_DATA SHOWN_
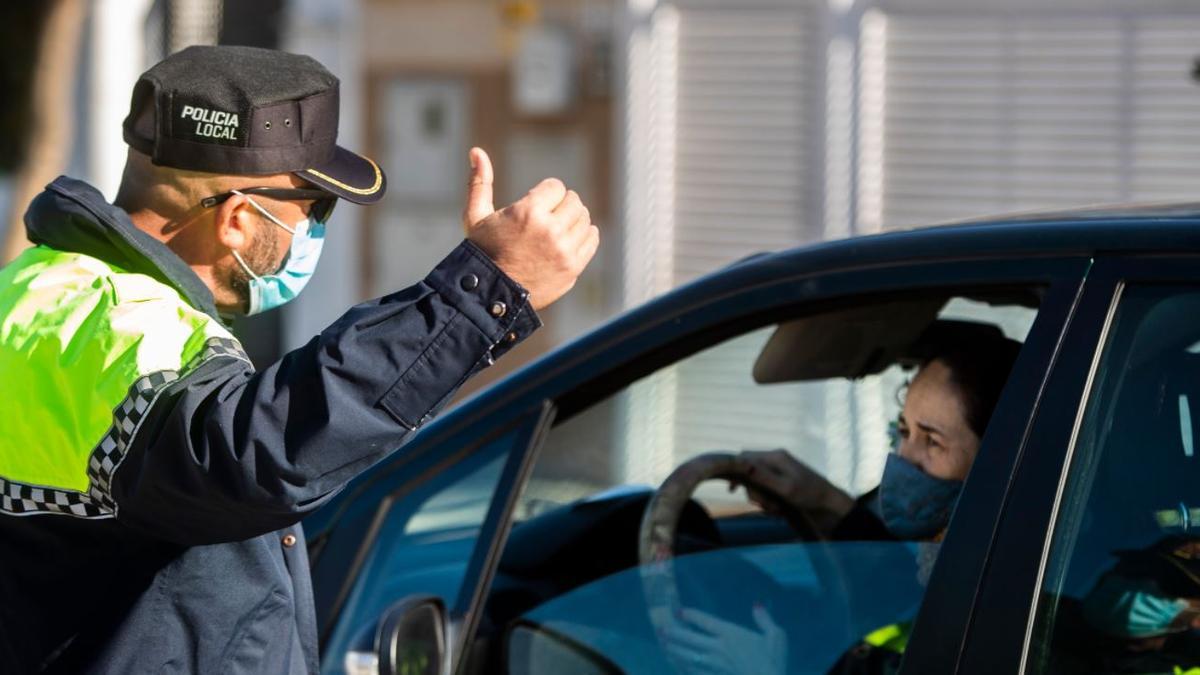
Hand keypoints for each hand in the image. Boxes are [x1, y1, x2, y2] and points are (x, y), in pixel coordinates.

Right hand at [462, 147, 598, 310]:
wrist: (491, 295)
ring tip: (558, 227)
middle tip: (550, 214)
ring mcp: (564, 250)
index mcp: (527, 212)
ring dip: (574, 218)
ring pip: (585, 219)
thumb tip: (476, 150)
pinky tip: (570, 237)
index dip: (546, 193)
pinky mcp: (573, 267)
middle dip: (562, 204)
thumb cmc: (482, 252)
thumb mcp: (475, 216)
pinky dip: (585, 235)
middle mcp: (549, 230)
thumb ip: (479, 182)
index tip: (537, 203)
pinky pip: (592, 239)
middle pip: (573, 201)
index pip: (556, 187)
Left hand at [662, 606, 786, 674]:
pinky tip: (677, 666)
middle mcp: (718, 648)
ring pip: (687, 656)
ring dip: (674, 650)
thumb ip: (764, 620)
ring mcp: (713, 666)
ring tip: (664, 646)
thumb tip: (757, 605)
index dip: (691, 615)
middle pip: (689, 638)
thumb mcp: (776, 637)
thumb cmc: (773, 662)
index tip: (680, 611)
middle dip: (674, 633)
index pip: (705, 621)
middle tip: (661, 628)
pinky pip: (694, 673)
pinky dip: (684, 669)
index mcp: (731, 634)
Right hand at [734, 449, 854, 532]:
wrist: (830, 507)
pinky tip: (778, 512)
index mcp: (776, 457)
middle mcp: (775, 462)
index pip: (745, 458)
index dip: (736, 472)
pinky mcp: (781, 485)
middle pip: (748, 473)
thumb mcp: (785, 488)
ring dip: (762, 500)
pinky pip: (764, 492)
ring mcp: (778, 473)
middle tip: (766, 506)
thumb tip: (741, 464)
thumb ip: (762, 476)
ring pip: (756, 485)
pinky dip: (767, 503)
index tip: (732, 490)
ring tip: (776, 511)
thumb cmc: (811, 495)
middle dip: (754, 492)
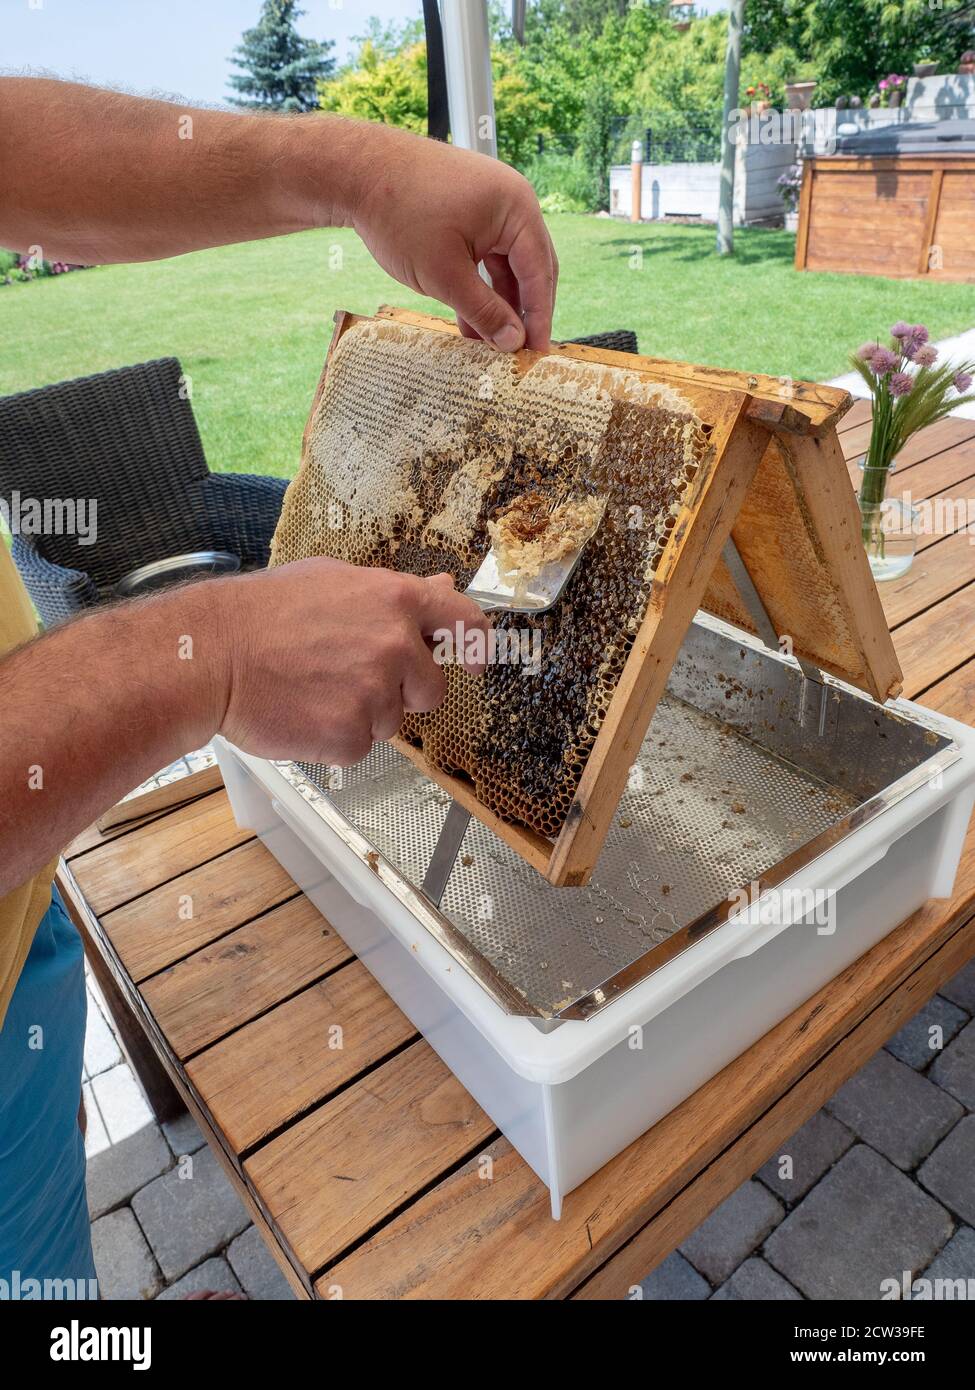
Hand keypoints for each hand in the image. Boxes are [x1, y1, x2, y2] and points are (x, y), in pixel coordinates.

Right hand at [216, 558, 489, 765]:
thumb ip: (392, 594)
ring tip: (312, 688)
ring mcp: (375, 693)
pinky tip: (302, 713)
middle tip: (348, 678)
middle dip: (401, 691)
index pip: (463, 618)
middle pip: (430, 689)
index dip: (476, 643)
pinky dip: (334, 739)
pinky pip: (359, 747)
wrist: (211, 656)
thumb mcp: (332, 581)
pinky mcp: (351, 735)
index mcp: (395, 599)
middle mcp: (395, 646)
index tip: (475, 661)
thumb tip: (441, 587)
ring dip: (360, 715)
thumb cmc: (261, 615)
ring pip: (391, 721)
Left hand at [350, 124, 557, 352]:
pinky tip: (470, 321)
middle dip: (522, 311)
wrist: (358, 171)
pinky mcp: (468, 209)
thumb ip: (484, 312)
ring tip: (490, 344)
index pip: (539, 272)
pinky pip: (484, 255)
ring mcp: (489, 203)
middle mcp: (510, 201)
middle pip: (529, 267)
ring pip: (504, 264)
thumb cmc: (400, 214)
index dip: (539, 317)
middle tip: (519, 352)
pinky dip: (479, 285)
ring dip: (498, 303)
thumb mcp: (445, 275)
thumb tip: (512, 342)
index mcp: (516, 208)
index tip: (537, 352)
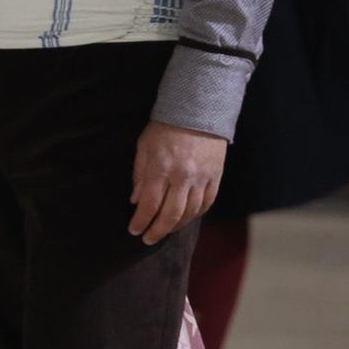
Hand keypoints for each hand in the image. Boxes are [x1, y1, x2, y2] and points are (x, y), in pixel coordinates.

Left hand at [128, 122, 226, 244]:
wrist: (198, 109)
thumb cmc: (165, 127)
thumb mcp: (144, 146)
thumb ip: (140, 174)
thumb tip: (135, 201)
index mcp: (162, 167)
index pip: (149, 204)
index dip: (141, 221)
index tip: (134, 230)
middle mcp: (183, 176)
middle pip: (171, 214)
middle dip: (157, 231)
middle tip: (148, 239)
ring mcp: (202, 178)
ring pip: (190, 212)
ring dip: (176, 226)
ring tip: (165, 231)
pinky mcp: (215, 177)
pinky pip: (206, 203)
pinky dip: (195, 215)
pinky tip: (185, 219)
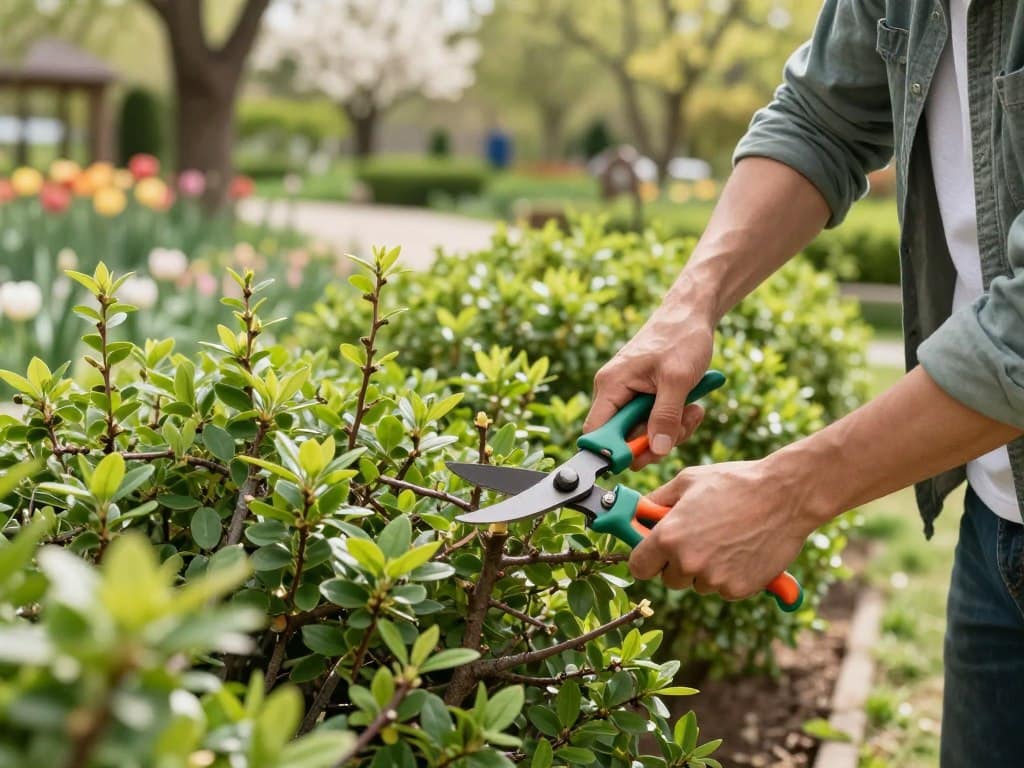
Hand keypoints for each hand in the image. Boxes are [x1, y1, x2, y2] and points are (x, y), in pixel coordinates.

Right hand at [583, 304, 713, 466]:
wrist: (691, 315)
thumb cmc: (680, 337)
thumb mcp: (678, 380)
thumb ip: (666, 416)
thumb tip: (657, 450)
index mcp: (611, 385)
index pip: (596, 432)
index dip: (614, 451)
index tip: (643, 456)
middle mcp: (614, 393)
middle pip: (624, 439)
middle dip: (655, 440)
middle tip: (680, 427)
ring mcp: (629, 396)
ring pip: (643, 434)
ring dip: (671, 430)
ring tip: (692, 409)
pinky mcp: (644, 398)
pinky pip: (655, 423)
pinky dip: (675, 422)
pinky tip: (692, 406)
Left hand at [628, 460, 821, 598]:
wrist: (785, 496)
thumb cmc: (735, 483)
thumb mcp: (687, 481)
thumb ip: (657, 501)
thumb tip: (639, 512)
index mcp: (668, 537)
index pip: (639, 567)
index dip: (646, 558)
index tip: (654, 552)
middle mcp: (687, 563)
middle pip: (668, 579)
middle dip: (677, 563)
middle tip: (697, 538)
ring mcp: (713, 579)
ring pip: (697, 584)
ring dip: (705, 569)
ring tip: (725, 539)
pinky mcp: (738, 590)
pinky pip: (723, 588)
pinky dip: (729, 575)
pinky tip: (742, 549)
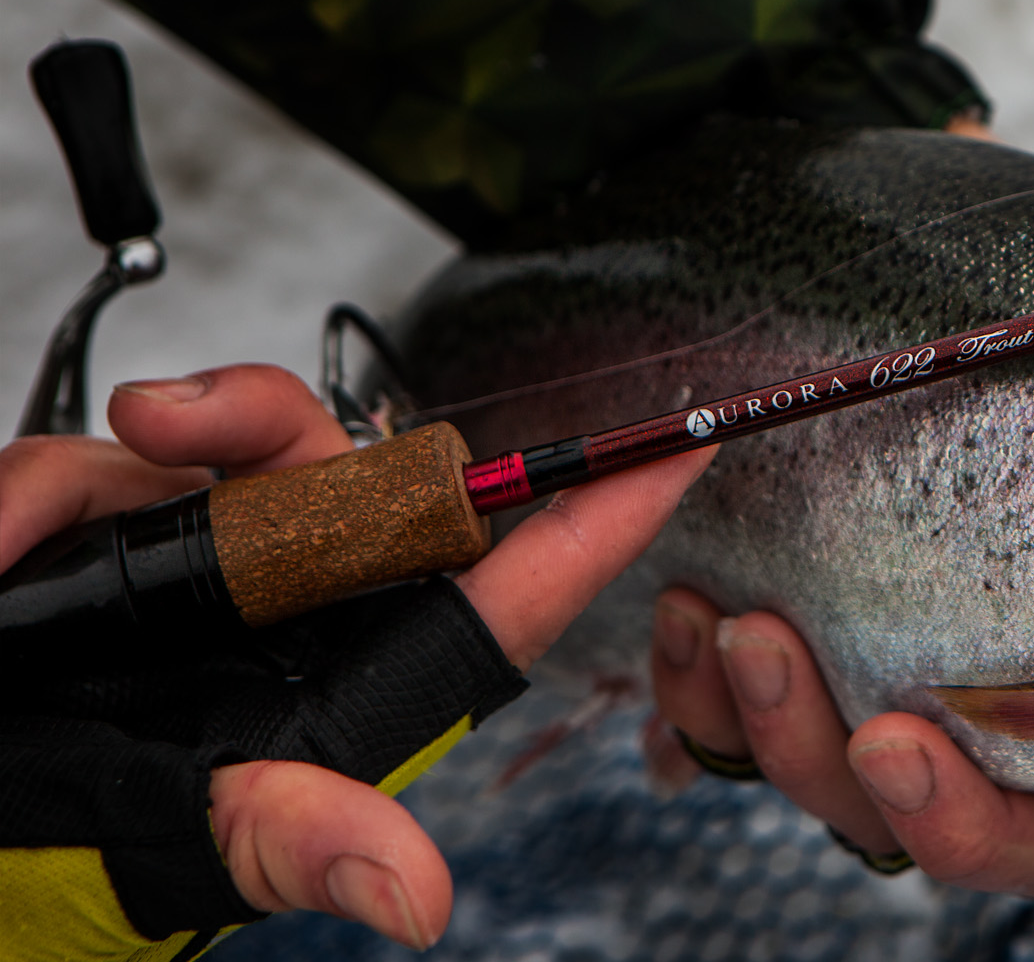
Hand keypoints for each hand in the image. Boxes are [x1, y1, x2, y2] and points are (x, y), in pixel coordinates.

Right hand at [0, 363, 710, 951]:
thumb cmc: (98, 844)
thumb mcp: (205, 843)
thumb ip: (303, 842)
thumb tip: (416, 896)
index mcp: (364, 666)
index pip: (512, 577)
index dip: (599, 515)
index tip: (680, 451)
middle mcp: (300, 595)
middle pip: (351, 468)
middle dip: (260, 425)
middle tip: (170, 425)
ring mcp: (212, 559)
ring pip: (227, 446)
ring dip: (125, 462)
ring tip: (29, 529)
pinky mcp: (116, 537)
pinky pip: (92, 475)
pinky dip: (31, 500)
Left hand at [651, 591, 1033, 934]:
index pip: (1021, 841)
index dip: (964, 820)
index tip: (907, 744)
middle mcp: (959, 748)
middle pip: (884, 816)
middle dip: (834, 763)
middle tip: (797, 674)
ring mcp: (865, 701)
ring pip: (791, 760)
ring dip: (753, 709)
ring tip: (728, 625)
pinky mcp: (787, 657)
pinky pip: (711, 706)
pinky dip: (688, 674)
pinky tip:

_WHAT IS NEEDED_
Please print the entries exactly as they stand. Images are not part of the copy.

_RESPONSE TO THIS EXERCISE_
Hand keypoints for each hand in the image. Boxes are [x1, y1, x2, y2] and points are (x, y), in pixel coordinates.

Right hand at [462, 147, 598, 310]:
wrist: (491, 295)
ring tip: (558, 227)
middle tip: (550, 214)
ring mcp: (564, 250)
index mcp: (527, 212)
ring dip: (574, 218)
ring pip: (585, 219)
thumb tip: (476, 150)
pinky tip: (570, 237)
index dip: (546, 193)
pinky mcp: (573, 267)
middle dip: (562, 204)
thumb cmc: (482, 252)
thumb mcp: (475, 216)
pinky dip: (585, 235)
middle mcp: (549, 230)
thumb ip: (479, 182)
index tip: (537, 203)
pinky pip: (592, 239)
middle pip: (573, 201)
index pip: (556, 187)
Left hand at [662, 606, 786, 674]:
pinky tip: (677, 666)
middle mcp: (718, 648)
ring pip: (687, 656)
ring dip: (674, 650)
thumb ip: (764, 620)
ring mcp: (713, 666)
ring tip: (664, 646)
thumb tip: (757, 605)
index dip: (691, 615)
middle pip: (689, 638)
thumb mcp: (776, 637)
thumb cmc: (773, 662)
index tip: (680, 611)
middle dip: (674, 633)
index pip: (705, 621)
middle tip: (661, 628)
pinky pip: (694, 673)
pinky dip: (684, 669)
index mcp: (731, 634)
Right hand at [734, 449, 854, 532]:
wrist: (830, 507)
pinky tip: (778, 512)
index mcp: (776, 457)
middle mcp: (775, 462)
index pip: (745, 458)
index dip: (736, 472)
pinky mcp: (781, 485)
middle pip: (748, 473)
thumb mcp: (785, 488)
ring dip: (762, 500)
pinky pip: (764, 492)
ring mcp: (778, 473)
middle tip: (766, 506)
thumb tip: (741, 464)
thumb ip: (762, 476)
ring pip: (756, 485)
pinky dip: (767, 503)
index tip: (732, 490)
ring tip: (776, 511)
thumb cmc: (811, 495)
middle dip: (754, 492)
Hand keypoints for each hand in the image. Boxes are [x1, y1, x2, y2] and points are (x, y), in pixel coordinates.

Right hand at [216, 558, 489, 765]:
thumb ip: (392, 594)
ring tip: (312, 688)
ring mcp: (375, 693)
pinky tip: (302, 713)
middle tip: (348, 678)
middle dip: (401, 691)
index pip: (463, 618)
middle pip: (430, 689)
index dip: (476, 643)
pinky dip: (334, 739)
pinky pip: (359, 747)
wrist: (211, 656)
thumb mcp: (332, 581)
pinky mcp: (351, 735)
index mcp: (395, 599)
middle mcp: (395, 646)
index tip: (475, 661)
thumb tip: (441, 587)
ring dip: (360, 715)
thumb cmc: (261, 615)
ring pip: (391, 721)
Left hand at [350, 124, 557, 352]:
pinky tip: (470, 321)
middle dip: (522, 311)
wrist: (358, 171)
pinky mcp: (468, 209)
thumb ip: (484, 312)
ring tip: (490, 344)
index pip: (539, 272)
pinky pip: (484, 255)
ring mcp: (489, 203)
middle mcp: (510, 201)
middle pip: (529, 267)
ring pip: (504, 264)
thumb cmc: (400, 214)
index dip: (539, 317)
middle tip: (519, 352)
pinky dip: (479, 285)
ring dip: (498, 303)
thumb mcp: (445, 275)
thumb tip: (512, 342)
index mcp: (516, 208)
index tip: (537, 352)
Hand keypoints for each hand in the image. Boxes are [x1, y1, x2, y2] and points are (x, y), in pixel coordinates.

Left hand at [128, 122, 226, 244]:
wrist: (198, 109)
thumb cmc: (165, 127)
thumb mcp: (144, 146)
thumb ip: (140, 174)
thumb tip: (135, 201)
index mcp: (162, 167)
index pip: (149, 204)
index dip: (141, 221)
index tip: (134, 230)
middle mcp: (183, 176)
middle pip: (171, 214)
middle dip: (157, 231)
middle tip: (148, 239)
ring mcp: (202, 178)
ring pip: (190, 212)
ring dip: (176, 226)
ring tip: (165, 231)
pinky mcp: (215, 177)
pinky pip: (206, 203)
pinky dip: (195, 215)
pinky tip: (185, 219)
Hand keypoints for each hand in the image. Boxes are [x1, y1, x2, y2] and points are (x, y), in pixel coordinates.

Right hand at [583, 304, 713, 466]:
wrist: (691, 315)
thumb cmc: (680, 337)
thumb mcp: (678, 380)
thumb ip: (666, 416)
thumb tip: (657, 450)
index mcp: (611, 385)
index pip: (596, 432)
index dip: (614, 451)
index tip: (643, 456)
middle mcp: (614, 393)
middle pip: (624, 439)
middle dip: (655, 440)
middle tip: (680, 427)
ring mcp: (629, 396)
ring pip: (643, 434)
ring dip: (671, 430)
ring tip: (692, 409)
pinky mcp: (644, 398)
pinky pip: (655, 423)
pinky dip: (675, 422)
pinky tip: (692, 406)
Left hand at [628, 460, 821, 598]:
wrist: (785, 496)
thumb cmc: (735, 483)
thumb mcp: (687, 481)
thumb ip: (657, 501)
thumb tip: (639, 512)
index mcp: (668, 537)
index pip: (639, 567)
index dip: (646, 558)
index tip: (654, 552)
middle mcp: (687, 563)
middle pip: (668, 579)
middle dip: (677, 563)
middle tip: (697, 538)
ring mcp: (713, 579)
ring pip: (697, 584)
ring dip: (705, 569)
ring tip: (725, 539)
pinky mcp: (738, 590)
pinky pip: (723, 588)
pinky dip: (729, 575)
pinky tip: (742, 549)
Hand keypoints for each hand in the image. Boxes are [x1, y1, x2, y2] and points are (x, y), in pixel coordinates.

Right hand at [0, 363, 710, 951]:
thumb cmc: (98, 844)
thumb mcp: (205, 843)
thumb ip: (303, 842)
thumb tip: (416, 896)
index mcp: (364, 666)
index pip: (512, 577)
index dip: (599, 515)
index tip: (680, 451)
middle mcp: (300, 595)
middle pip: (351, 468)
middle dip: (260, 425)
middle tip: (170, 425)
ring mcp: (212, 559)
ring pip: (227, 446)
ring dip: (125, 462)
ring tip: (29, 529)
pinky mcp: (116, 537)
pinky pip: (92, 475)
pinky dip: (31, 500)
Left hand at [651, 591, 1033, 934]:
index pip: (1021, 841)
index dip: (964, 820)
index tip: (907, 744)
middle mcp: (959, 748)
middle pip: (884, 816)
middle dip: (834, 763)
middle tip: (797, 674)
ring mcp: (865, 701)
ring pip: (791, 760)
ring dip: (753, 709)
ring tip: (728, 625)
pinky mcp: (787, 657)
pinky pip: (711, 706)
pinky dip: (688, 674)
pinky tip:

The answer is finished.